WHAT IS REQUIRED | From the data underneath, reproduce exactly the stretch that begins at the line with "thumb ip: (441, 563)" and ends after the line with "pinky tip: (134, 480)".

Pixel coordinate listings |
┌──
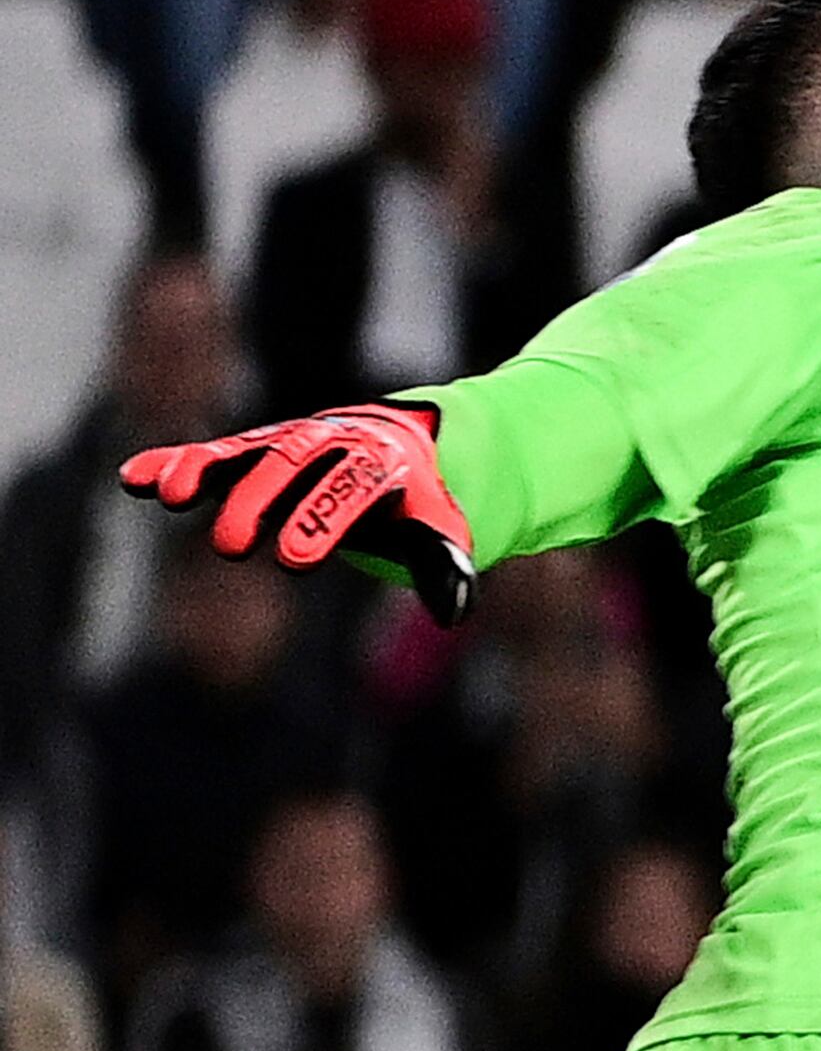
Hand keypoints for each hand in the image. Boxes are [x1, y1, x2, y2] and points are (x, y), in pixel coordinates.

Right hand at [121, 402, 474, 623]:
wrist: (406, 441)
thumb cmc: (416, 500)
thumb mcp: (439, 527)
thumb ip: (441, 563)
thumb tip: (456, 609)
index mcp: (380, 463)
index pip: (350, 490)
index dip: (323, 521)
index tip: (295, 560)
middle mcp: (329, 444)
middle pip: (291, 466)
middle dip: (260, 502)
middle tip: (231, 545)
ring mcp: (285, 444)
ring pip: (245, 452)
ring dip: (205, 469)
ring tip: (170, 496)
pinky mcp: (251, 450)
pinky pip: (211, 454)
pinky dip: (175, 462)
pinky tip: (134, 480)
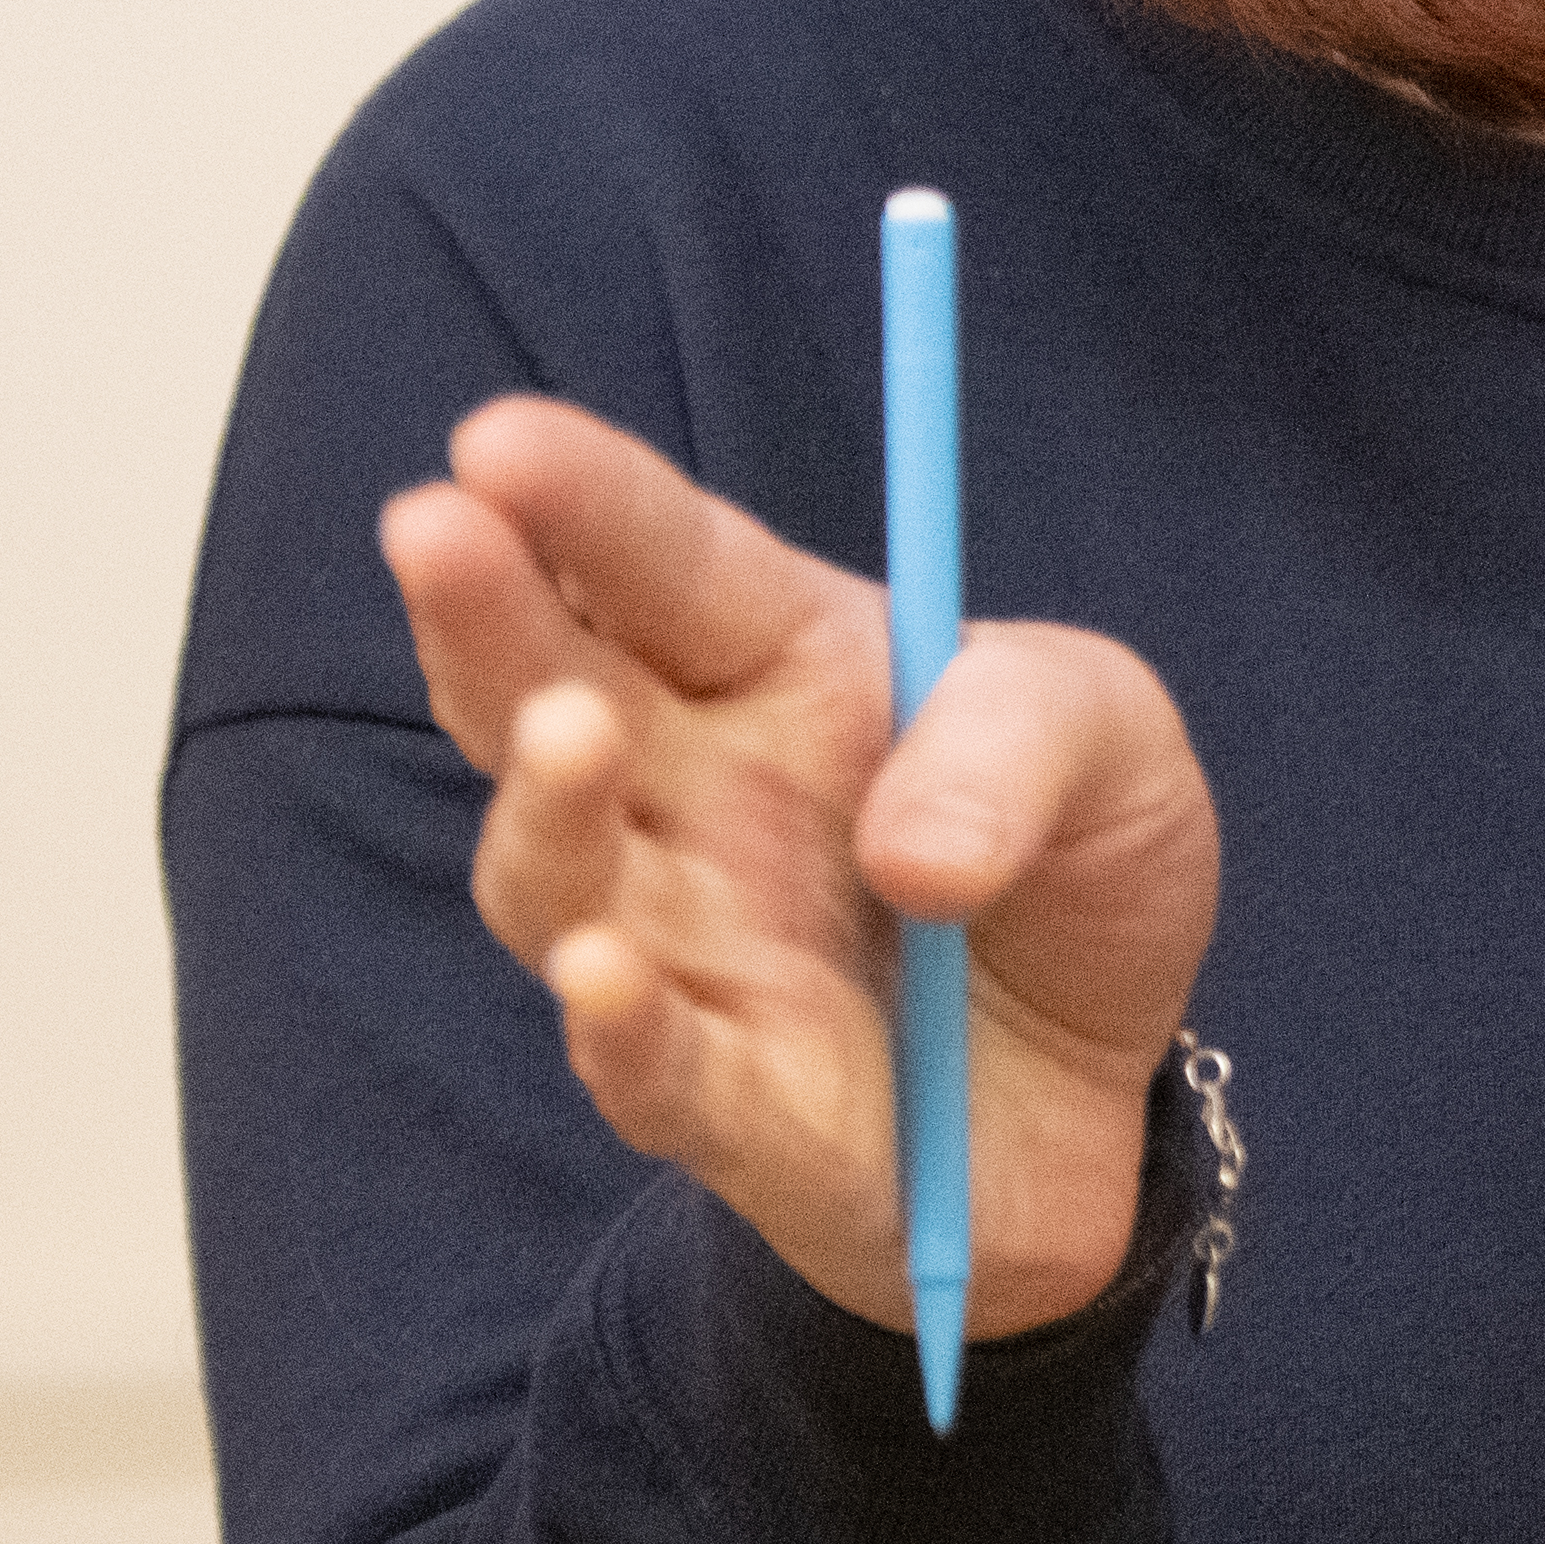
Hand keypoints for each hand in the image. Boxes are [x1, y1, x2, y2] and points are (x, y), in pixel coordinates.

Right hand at [381, 395, 1224, 1337]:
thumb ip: (1023, 745)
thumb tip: (915, 852)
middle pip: (544, 694)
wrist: (1109, 1082)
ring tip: (570, 732)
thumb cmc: (1070, 864)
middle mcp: (692, 796)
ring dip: (546, 804)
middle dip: (484, 612)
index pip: (661, 564)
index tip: (499, 440)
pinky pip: (645, 1067)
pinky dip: (617, 1025)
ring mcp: (689, 948)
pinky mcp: (724, 1103)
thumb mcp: (1110, 740)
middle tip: (434, 528)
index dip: (579, 500)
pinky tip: (604, 977)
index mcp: (779, 662)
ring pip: (557, 876)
└──
YOUR SOLUTION |
thumb ip: (441, 563)
thumb tip: (456, 609)
index mcp: (380, 463)
index pip: (350, 490)
index dip: (323, 521)
index tip: (295, 560)
middle mcp: (329, 444)
middle pip: (291, 466)
middle dip: (260, 502)
middle tip: (231, 545)
ring mcp: (285, 444)
ring pip: (245, 452)
ring dip: (205, 469)
ring tip: (170, 496)
pinky mcp: (251, 450)
pinky pip: (211, 454)
pinky dip: (175, 462)
pinky tip: (134, 480)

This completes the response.